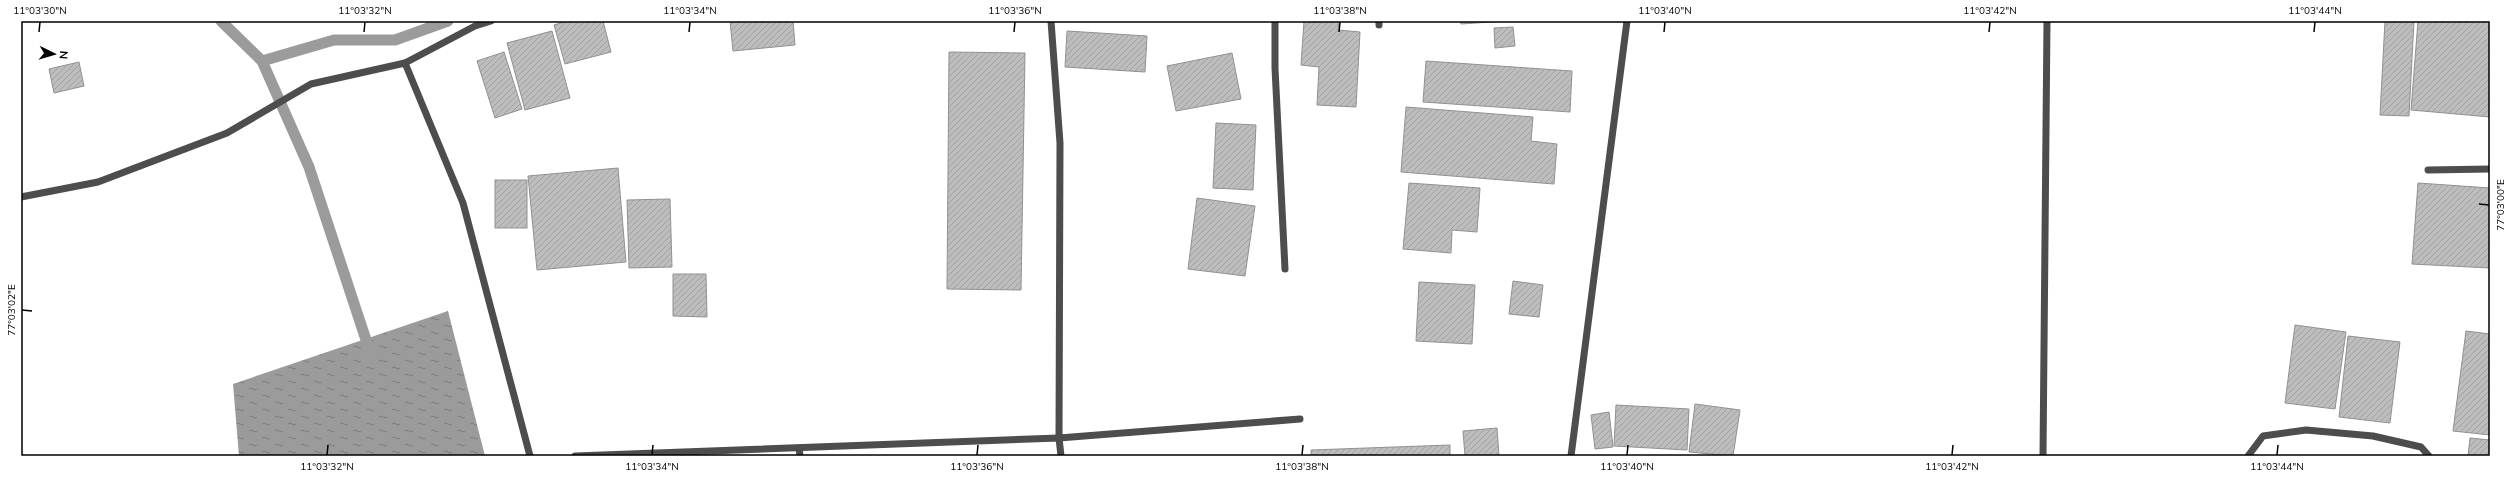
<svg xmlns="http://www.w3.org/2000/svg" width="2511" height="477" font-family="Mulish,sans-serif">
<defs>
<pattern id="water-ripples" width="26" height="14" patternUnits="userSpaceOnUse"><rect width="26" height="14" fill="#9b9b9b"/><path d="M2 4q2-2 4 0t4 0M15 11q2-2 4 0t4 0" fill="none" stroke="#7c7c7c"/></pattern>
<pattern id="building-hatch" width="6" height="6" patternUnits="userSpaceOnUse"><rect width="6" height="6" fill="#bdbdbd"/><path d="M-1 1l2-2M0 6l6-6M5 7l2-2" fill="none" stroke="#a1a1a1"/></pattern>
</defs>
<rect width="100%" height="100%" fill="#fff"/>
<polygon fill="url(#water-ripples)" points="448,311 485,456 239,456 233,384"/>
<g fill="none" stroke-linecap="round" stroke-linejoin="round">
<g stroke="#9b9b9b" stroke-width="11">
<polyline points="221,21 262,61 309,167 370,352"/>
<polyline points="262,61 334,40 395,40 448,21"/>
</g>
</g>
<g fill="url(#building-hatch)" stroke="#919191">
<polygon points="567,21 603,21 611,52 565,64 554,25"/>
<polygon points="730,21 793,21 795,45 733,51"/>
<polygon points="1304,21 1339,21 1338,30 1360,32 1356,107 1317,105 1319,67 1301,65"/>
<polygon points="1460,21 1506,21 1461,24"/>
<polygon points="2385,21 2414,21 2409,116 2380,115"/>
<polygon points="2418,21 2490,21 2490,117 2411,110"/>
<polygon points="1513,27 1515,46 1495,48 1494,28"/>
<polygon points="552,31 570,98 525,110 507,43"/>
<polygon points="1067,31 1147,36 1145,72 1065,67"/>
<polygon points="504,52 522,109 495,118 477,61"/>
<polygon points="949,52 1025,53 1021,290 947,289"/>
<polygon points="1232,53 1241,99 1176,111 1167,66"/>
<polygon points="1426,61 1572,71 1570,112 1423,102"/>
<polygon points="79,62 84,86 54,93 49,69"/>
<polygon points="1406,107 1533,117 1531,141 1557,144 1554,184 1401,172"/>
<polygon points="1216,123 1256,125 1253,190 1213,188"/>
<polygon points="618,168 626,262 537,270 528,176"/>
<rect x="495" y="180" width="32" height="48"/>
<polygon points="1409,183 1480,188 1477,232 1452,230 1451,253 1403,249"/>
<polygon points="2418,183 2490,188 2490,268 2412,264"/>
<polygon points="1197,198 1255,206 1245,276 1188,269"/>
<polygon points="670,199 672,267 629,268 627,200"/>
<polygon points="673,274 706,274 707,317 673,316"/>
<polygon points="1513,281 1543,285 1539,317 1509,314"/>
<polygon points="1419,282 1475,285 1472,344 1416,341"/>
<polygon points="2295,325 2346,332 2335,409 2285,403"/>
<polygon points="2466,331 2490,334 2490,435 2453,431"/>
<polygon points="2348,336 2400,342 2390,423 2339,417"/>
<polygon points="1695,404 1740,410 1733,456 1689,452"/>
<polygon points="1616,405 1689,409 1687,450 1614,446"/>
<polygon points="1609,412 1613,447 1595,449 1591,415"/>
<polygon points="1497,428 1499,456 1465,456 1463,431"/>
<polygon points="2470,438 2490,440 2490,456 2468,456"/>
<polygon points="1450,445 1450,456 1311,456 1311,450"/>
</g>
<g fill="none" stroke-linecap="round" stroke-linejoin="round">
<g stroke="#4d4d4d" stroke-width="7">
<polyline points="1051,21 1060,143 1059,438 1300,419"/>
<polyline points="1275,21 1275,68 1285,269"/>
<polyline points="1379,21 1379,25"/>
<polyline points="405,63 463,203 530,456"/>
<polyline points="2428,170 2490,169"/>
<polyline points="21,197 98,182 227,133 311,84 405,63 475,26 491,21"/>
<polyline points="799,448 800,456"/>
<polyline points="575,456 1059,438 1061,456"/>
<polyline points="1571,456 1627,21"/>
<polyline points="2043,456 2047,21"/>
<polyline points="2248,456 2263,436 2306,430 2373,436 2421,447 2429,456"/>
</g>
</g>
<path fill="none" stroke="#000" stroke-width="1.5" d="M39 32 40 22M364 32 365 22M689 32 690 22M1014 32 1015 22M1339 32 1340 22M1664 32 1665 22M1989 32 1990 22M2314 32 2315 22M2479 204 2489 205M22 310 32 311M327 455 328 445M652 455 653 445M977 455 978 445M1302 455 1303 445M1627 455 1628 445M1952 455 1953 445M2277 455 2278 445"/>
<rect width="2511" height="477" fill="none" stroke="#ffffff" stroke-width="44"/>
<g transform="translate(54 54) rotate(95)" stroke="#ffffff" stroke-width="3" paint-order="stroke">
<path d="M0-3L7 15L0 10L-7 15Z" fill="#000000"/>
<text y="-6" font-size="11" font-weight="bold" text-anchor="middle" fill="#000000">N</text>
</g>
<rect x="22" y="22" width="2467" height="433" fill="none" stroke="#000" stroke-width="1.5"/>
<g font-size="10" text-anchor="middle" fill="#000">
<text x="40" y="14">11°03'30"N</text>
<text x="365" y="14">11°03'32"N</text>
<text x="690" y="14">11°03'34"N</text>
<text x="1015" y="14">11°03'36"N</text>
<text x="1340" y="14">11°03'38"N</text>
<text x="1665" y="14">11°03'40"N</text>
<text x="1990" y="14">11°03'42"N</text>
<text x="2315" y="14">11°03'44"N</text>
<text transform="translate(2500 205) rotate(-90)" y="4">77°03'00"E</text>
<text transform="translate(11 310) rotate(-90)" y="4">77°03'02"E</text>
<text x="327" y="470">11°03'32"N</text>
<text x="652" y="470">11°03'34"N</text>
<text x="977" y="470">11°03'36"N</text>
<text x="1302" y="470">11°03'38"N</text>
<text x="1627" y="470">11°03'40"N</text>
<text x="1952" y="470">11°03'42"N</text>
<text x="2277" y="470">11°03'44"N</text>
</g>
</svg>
+++
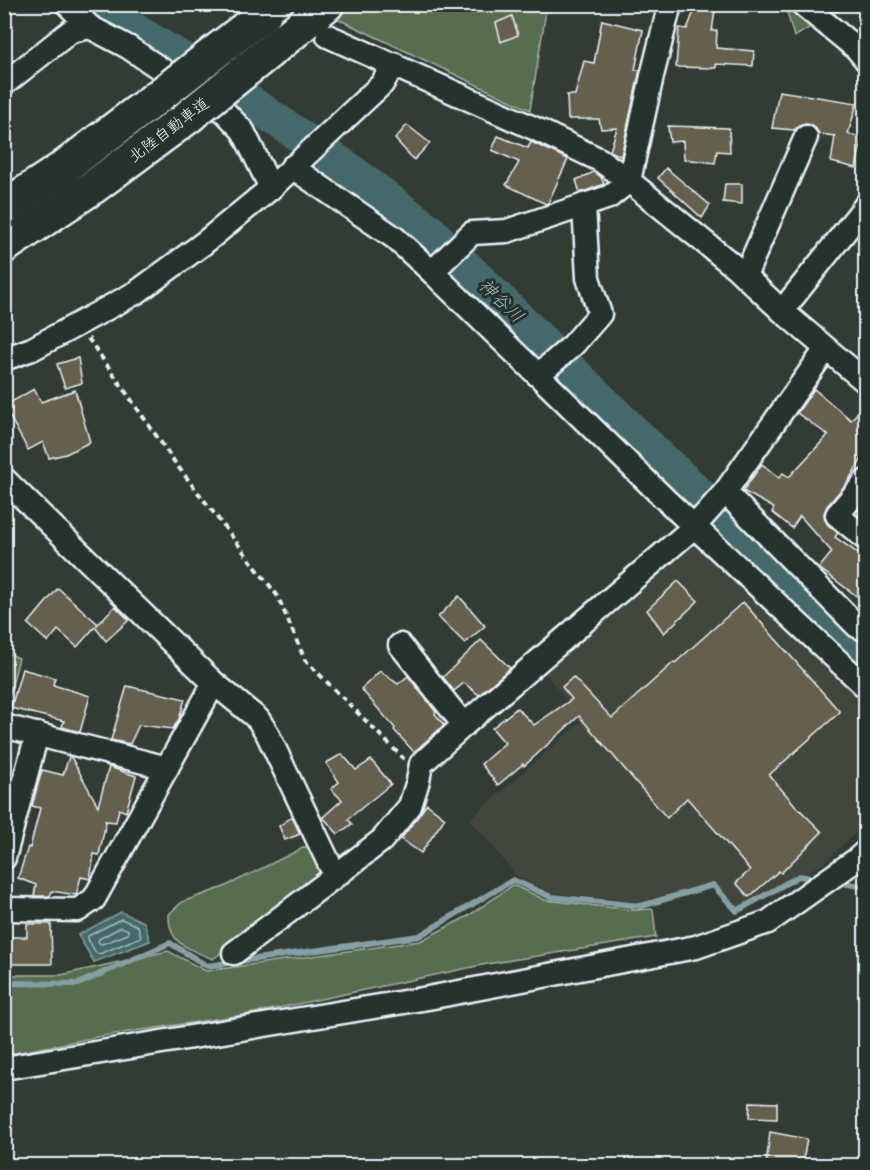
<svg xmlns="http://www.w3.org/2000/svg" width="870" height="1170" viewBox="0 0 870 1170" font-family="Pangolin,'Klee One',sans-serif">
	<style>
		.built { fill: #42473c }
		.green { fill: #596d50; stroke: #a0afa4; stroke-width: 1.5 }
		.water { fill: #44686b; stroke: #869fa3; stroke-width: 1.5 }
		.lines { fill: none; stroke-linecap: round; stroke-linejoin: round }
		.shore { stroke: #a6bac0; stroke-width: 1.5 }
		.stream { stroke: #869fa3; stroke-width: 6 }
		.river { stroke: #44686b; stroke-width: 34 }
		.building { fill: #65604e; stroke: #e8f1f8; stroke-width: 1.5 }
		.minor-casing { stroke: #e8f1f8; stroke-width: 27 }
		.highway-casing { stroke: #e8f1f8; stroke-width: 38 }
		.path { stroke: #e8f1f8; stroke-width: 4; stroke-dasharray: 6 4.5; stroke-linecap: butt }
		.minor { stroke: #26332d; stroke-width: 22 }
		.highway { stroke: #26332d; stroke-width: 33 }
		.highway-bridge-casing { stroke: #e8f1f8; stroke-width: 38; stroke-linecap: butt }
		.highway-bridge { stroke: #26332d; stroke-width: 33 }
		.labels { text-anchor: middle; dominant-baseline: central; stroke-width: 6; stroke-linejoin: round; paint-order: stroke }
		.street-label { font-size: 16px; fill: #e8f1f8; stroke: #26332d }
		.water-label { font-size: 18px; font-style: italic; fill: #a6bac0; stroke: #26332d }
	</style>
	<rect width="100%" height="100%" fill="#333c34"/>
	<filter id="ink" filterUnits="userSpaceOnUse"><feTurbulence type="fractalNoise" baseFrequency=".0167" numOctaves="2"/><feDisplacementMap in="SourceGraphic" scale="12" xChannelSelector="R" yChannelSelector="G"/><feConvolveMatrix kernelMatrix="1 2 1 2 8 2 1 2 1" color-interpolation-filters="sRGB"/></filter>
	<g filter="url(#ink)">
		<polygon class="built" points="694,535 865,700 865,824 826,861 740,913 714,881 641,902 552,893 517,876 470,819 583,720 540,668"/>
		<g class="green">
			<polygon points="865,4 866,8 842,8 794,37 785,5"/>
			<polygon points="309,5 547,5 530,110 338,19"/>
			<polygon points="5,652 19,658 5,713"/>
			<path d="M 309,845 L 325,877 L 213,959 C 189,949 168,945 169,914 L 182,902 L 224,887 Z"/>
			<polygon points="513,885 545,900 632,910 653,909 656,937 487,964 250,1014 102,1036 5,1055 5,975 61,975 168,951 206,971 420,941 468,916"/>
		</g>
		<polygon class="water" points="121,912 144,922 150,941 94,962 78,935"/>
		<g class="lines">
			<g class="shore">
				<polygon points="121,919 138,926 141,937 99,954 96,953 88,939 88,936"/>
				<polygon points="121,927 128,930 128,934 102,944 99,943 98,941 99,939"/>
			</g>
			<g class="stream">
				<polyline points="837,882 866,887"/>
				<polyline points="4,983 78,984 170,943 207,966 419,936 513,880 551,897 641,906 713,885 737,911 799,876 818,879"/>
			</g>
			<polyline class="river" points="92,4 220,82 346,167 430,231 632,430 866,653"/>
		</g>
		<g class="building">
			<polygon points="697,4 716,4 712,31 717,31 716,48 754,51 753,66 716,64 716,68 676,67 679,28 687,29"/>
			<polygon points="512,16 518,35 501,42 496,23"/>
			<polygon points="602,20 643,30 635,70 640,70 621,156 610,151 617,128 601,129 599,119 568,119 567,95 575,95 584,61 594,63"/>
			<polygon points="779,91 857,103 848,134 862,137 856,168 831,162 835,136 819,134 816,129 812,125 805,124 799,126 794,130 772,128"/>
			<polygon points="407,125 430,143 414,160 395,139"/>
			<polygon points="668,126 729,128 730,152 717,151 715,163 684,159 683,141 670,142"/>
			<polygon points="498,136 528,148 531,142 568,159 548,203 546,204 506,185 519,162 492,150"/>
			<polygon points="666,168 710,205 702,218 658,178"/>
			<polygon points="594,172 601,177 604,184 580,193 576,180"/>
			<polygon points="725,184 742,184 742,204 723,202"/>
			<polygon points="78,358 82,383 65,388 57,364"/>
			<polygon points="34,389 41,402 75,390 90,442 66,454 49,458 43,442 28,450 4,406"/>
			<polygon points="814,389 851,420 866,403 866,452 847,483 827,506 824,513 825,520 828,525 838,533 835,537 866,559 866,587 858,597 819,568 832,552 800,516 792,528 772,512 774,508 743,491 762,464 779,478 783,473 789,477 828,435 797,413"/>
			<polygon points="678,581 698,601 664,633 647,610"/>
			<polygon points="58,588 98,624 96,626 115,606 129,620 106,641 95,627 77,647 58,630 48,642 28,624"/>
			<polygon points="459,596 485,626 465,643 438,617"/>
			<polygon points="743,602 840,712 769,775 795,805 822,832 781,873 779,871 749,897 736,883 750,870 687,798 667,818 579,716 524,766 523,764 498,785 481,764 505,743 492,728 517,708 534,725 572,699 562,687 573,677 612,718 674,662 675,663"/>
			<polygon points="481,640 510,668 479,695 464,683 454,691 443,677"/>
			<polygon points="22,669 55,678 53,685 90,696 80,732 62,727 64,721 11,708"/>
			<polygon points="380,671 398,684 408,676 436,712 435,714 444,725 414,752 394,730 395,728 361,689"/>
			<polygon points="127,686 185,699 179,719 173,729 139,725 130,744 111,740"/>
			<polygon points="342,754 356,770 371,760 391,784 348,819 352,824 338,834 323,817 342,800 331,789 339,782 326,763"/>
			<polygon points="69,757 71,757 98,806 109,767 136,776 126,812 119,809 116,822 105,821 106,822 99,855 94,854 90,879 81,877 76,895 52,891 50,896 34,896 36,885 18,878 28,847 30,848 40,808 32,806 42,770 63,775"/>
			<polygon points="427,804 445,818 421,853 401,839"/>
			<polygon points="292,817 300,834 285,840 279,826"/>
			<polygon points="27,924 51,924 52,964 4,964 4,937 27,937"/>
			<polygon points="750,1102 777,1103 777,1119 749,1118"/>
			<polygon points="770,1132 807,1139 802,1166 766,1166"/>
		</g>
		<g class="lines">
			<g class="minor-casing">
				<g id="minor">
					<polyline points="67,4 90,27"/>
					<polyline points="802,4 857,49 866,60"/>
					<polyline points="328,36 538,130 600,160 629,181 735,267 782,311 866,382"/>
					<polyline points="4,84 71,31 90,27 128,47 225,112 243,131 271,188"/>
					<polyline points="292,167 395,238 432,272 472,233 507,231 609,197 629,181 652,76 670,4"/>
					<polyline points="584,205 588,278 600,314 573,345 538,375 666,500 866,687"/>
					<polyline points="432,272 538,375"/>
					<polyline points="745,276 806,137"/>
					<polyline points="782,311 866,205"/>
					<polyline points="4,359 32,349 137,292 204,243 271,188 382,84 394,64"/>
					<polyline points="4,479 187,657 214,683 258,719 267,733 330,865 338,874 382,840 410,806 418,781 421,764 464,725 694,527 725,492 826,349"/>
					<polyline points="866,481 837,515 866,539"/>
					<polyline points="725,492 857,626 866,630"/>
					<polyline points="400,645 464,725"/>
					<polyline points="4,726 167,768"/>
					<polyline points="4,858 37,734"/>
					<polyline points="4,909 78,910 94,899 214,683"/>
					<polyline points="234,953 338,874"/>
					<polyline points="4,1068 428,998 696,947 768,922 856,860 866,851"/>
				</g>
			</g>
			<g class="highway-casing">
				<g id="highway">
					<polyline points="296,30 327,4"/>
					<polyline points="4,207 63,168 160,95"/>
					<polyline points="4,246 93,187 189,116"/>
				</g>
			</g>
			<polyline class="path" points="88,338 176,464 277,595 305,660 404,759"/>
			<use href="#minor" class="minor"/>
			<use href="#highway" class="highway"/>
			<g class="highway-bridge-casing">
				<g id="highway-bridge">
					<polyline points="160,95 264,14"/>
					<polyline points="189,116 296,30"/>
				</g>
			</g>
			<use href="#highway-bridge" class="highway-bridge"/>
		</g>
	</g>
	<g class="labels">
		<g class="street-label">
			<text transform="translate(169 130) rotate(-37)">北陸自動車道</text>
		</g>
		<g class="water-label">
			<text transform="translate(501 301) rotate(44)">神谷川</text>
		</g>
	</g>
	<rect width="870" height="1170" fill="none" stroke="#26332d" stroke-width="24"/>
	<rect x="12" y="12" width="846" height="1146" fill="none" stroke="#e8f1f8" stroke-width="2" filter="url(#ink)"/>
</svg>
+++
YOUR INSTRUCTIONS —
All lines above from the one holding "#596d50; stroke: #a0afa4;" to the one holding "middle; dominant-baseline: central;", inclusive, are to be copied exactly; no other line is wanted.

TASK RESULT —
		.green { fill: #596d50; stroke: #a0afa4; stroke-width: 1.5 }
		.water { fill: #44686b; stroke: #869fa3; stroke-width: 1.5 }
		.lines { fill: none; stroke-linecap: round; stroke-linejoin: round }
		.shore { stroke: #a6bac0; stroke-width: 1.5 }
		.stream { stroke: #869fa3; stroke-width: 6 }
		.river { stroke: #44686b; stroke-width: 34 }
		.building { fill: #65604e; stroke: #e8f1f8; stroke-width: 1.5 }
		.minor-casing { stroke: #e8f1f8; stroke-width: 27 }
		.highway-casing { stroke: #e8f1f8; stroke-width: 38 }
		.path { stroke: #e8f1f8; stroke-width: 4; stroke-dasharray: 6 4.5; stroke-linecap: butt }
		.minor { stroke: #26332d; stroke-width: 22 }
		.highway { stroke: #26332d; stroke-width: 33 }
		.highway-bridge-casing { stroke: #e8f1f8; stroke-width: 38; stroke-linecap: butt }
		.highway-bridge { stroke: #26332d; stroke-width: 33 }
		.labels { text-anchor: middle; dominant-baseline: central; stroke-width: 6; stroke-linejoin: round; paint-order: stroke }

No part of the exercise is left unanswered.